As the fight against Islamic State rages on, Russia has accused Turkish president Recep Tayyip Erdogan of profiting from ISIS oil sales.

According to NBC News, Russia’s Deputy Defense Minister Anatoly Antonov told journalists in Moscow that Erdogan and his family are directly benefiting from Islamic State’s illegal oil trading.

“Turkey resells this oil. The appalling part about it is that the country’s top political leadership is involved in the illegal business — President Erdogan and his family,” Antonov said.

While Russian officials have made these accusations before, they have not provided evidence of Erdogan’s alleged involvement with ISIS oil sales.

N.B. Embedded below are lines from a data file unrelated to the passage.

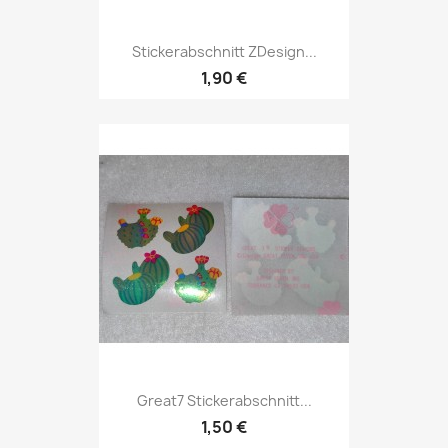
Stickerabschnitt ZDesign...
1,90 €
Great7 Stickerabschnitt...
1,50 €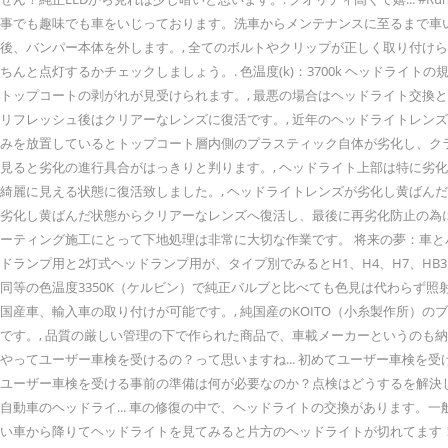
事でも趣味でも車をいじっております。洗車からメンテナンスに至るまで車
後、バンパー本体を外します。, 全てのボルトやクリップが正しく取り付け
ちんと点灯するかチェックしましょう。. 色温度(k)：3700k ヘッドラ
トップコートの剥がれが見受けられます。, 最悪の場合はヘッドライト交換
リフレッシュ後はクリアーなレンズに復活です。, 近年のヘッドライトレン
みを放置しているとトップコート層内側のプラスティック自体が劣化し、ク
見ると劣化の進行具合がはっきりと判ります。, ヘッドライト上部は特に劣
綺麗に見える状態に復活致しました。, ヘッドライトレンズが劣化し黄ばん
劣化し黄ばんだ状態からクリアーなレンズへ復活し、最後に再劣化防止の為に
ーティング施工にとって下地処理は非常に大切な作業です。 将来の夢：車とバ
ドランプ用と2灯式ヘッドランプ用が、タイプ別でみるとH1、H4、H7、HB3
同等の色温度3350K（ケルビン）で純正バルブと比べても色見は代わらず照射
国産車、輸入車の取り付けが可能です。, 純国産のKOITO（小糸製作所
です。, 品質の厳しい管理の下で作られた商品で、車載メーカーというのも納
やってユーザー車検を受けるの？って思いますね... 初めてユーザー車検
ユーザー車検を受ける事前の準備は何が必要なのか？点検はどうするを解決し
自動車のヘッドライ... 車の修復の中で、ヘッドライトの交換があります。
い車から降りてヘッドライトを見てみると片方のヘッドライトが切れてます！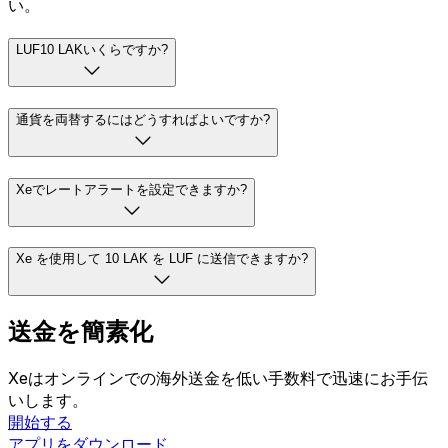
い。
LUF10 LAKいくらですか?
通貨を両替するにはどうすればよいですか?
Xeでレートアラートを設定できますか?
Xe を使用して 10 LAK を LUF に送信できますか?
送金を簡素化
Xeはオンラインでの海外送金を低い手数料で迅速にお手伝
いします。
開始する
アプリをダウンロード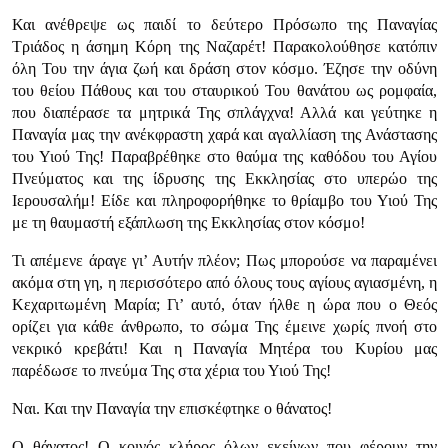
Και ανέθρεψε ως παιδί το δεύτερο Πρόσωπο της Παναγίας
Τριάδος η άσημη Κόρη της Ναζαρέτ! Παρακολούθησε κατόπιν
όλη Του την άγια ζωή και δράση στον κόσμο. Έζησε την οδύνη
του θείου Πάθους και του σταυρικού Του θανάτου ως ρομφαία,
που διαπέρασε τα μητρικά Της σπλάγχνα! Αλλά και γεύτηκε η
Παναγία μας την ανέκφραστη χαρά και αγαλλίαση της Ανάστασης
του Υιού Της! Παραβρέθηκε στο θαύμα της καθόδου του Αγίου
Πνεύματος και της ίδρυσης της Εκκλησίας στο υπερώο της
Ιερουσαλήμ! Είδε και πληροφορήθηκε το θρίαμβο του Υιού Της
με τη θαυμαστή εξάπλωση της Εκκλησίας στον κόσμο!
Τι απέμενε άραγε γι’ Αυτήν πλέον; Πως μπορούσε να παραμένει
ακόμα στη γη, η περισσότερο από όλους τους αγίους αγιασμένη, η
Κεχαριτωμένη Μαρία; Γι’ αυτό, όταν ήλθε η ώρα που ο Θεός
ορίζει για κάθε άνθρωπο, το σώμα Της έμεινε χωρίς πνοή στο
νεκρικό κρεβάτι! Και η Παναγία Μητέρα του Κυρίου μας
παρέδωσε το πνεύμα Της στα χέρια του Υιού Της!
Ναι. Και την Παναγία την επισκέφτηκε ο θάνατος!
Ο θάνατος! Ο κοινός κλήρος όλων εκείνων που φέρουν την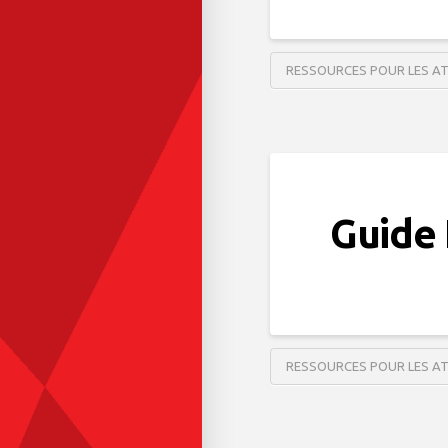
RESSOURCES POUR LES A
Guide 
RESSOURCES POUR LES A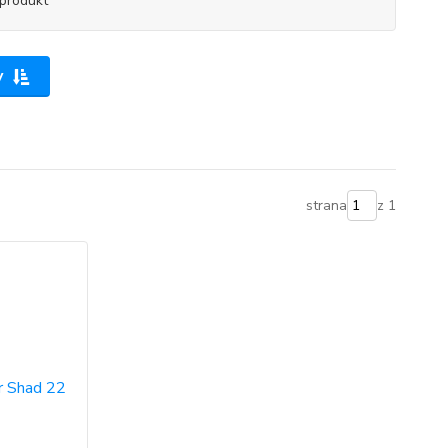
produkt
y
strana
z 1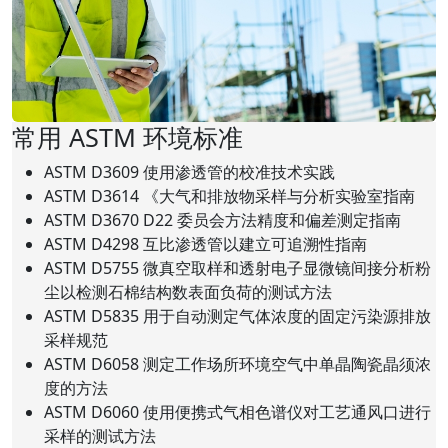
常用 ASTM 环境标准
ASTM D3609 使用渗透管的校准技术实践
ASTM D3614 《大气和排放物采样与分析实验室指南
ASTM D3670 D22 委员会方法精度和偏差测定指南
ASTM D4298 互比渗透管以建立可追溯性指南
ASTM D5755 微真空取样和透射电子显微镜间接分析粉
尘以检测石棉结构数表面负荷的测试方法
ASTM D5835 用于自动测定气体浓度的固定污染源排放
采样规范
ASTM D6058 测定工作场所环境空气中单晶陶瓷晶须浓
度的方法
ASTM D6060 使用便携式气相色谱仪对工艺通风口进行
采样的测试方法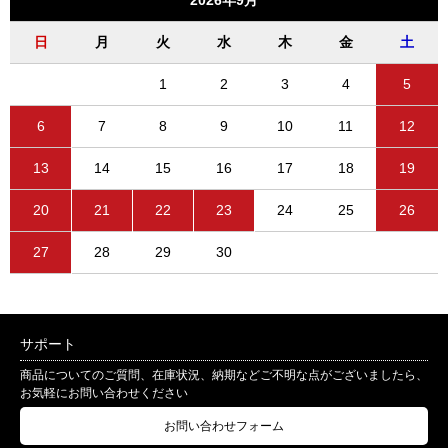
日
月
火
水
木
金
土
1
2
3
4
5
6
7
8
9
10
11
12
13
14
15
16
17
18
19
20
21
22
23
24
25
26
27
28
29
30
サポート
商品についてのご質問、在庫状況、納期などご不明な点がございましたら、
お気軽にお問い合わせください
お問い合わせフォーム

Erdogan called the accusations “slander” and said he would step down if they were proven to be true, Reuters said.

The Russian minister also mentioned Erdogan’s son, Bilal Erdogan, a shareholder in marine transportation firm BMZ Group Denizcilik ve İnşaat Sanayi Anonim Şirketi.

“In the West, no one has asked questions about the fact that the Turkish president’s son heads one of the biggest energy companies, or that his son-in-law has been appointed energy minister. What a marvelous family business!” Antonov said.

At the press conference, Antonov presented satellite images that he said showed oil tanker trucks at Islamic State controlled facailties in Syria and Iraq that then crossed into Turkey.

Turkey is currently a part of the U.S. led coalition fighting Islamic State in Syria and Iraq while Russia is supporting and aiding Syrian president Bashar Assad.

Low oil prices and new waves of U.S. and Russian air strikes prompted by the attacks in Paris last month are putting a dent in Islamic State oil production.

Energy Aspects chief oil analyst Amrita Sen told CNBC last month that ISIS oil production has fallen to about 40,000 barrels per day from a high of 110,000 barrels per day.

Oil production is of the ISIS’s main sources of revenues, with the group currently controlling about 60 percent of Syria’s crude production and 10 percent of Iraq’s crude production.

According to the U.S. Energy Information Administration, Syrian oil production has “essentially ceased” since ISIS began taking over the country’s oilfields in 2014.